Pompeii- House of the Fawn
Day 5: Cruise early in the morning to Sorrento, where a van and driver will be waiting for a 4 hour tour of nearby Pompeii, during the cooler hours of the morning. After lunch, cruise to Capri to overnight in the harbor dockside. Capri has always been one of the favorite resting places for the privileged. Once home to the Roman Emperor Tiberius, Capri now serves as the perfect getaway in which to experience Italy’s natural, scenic beauty. The extraordinary beauty of Capri, with the Blue Grotto, the charming landscape, and the views of Anacapri, makes this an interesting isla d. While Capri has some Roman ruins and a monastery, the following places are also worth a visit if time permits: Certosa of San Giacomo (XIV century), Palazzo Cerio (XV century), and the Villa of San Michele in Anacapri, known for its’ marvellous garden.
Main Town of Capri
Capri has two levels. There is a walking and shopping area right around the marina. However, the main town, on top of Capri, is accessible by funicular and is lovely with its upscale, tiny shops and many street cafes. You might want to take the funicular up to the main town before or after dinner, wander the streets and shops, and stop for refreshment at an outdoor café in one of the little piazzas as you watch Capri life go by.
Capri Blue Grotto
Day 6: Cruise to the back of Capri to visit the Blue Grotto. Transfer to the hand rowed boats to enter into the Blue Grotto and experience the mystical light. Cruise after to anchor near Positano and head for Le Sirene for a beachy taverna easiest to access by boat, and filled with fellow boaters, for a very relaxing lunch. Or enjoy lunch on board, with a great view of Positano.
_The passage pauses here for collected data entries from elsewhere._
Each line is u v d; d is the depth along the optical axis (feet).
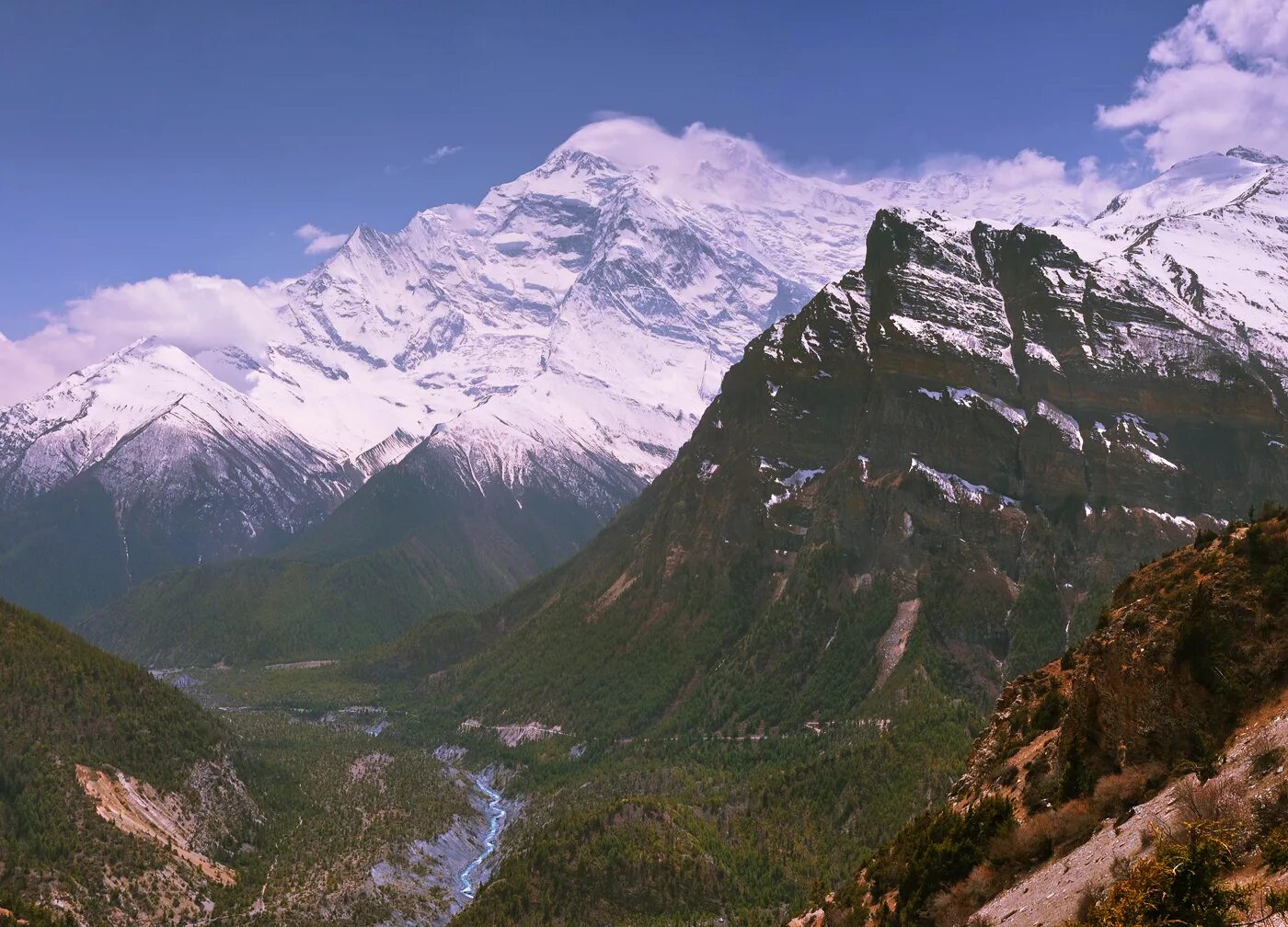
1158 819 212.84
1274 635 237.45
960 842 277.64
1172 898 173.27
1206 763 220.43
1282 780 190.70
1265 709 227.81
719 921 593.42
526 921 602.44
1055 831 252.21
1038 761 290.35
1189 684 241.35
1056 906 212.84
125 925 626.23
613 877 619.26
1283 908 161.17
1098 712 262.47
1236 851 179.11
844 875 603.67
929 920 269.44
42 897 612.70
Positano is built around a small curving bay on a steep hill overlooking the island of the Sirens. Once a sleepy fishing village, Positano is one of the most picturesque towns on the Amalfi coast. The typical Moorish style houses are lined up along the slopes facing the sea. Steep steps, narrow lanes, courtyards and gardens furnish the rest of the town. Filled with walking streets, this is a little town where it is impossible to become lost. After enjoy the beautiful waters, and perhaps head to the San Pietro Hotel by tender for a cocktail before dinner enjoying the beautiful view. If weather allows stay at anchor along the coast.
Day 7: Cruise to the lovely town of Amalfi, and be sure to see the Amalfi Cathedral, a very important building in Architectural History. For the hearty, try the walk up the many steps to the town of Ravello, or take a taxi up to Ravello for lunch and return back down by the many steps of the walking trail between the two. In the later afternoon cruise to Vietri sul Mer, where the local Sorrento Peninsula pottery is all hand painted in various little store fronts. If weather allows anchor for another night along the Amalfi Coast.
Day 8: Cruise back around the tip of the Sorrento Peninsula to disembark in Naples.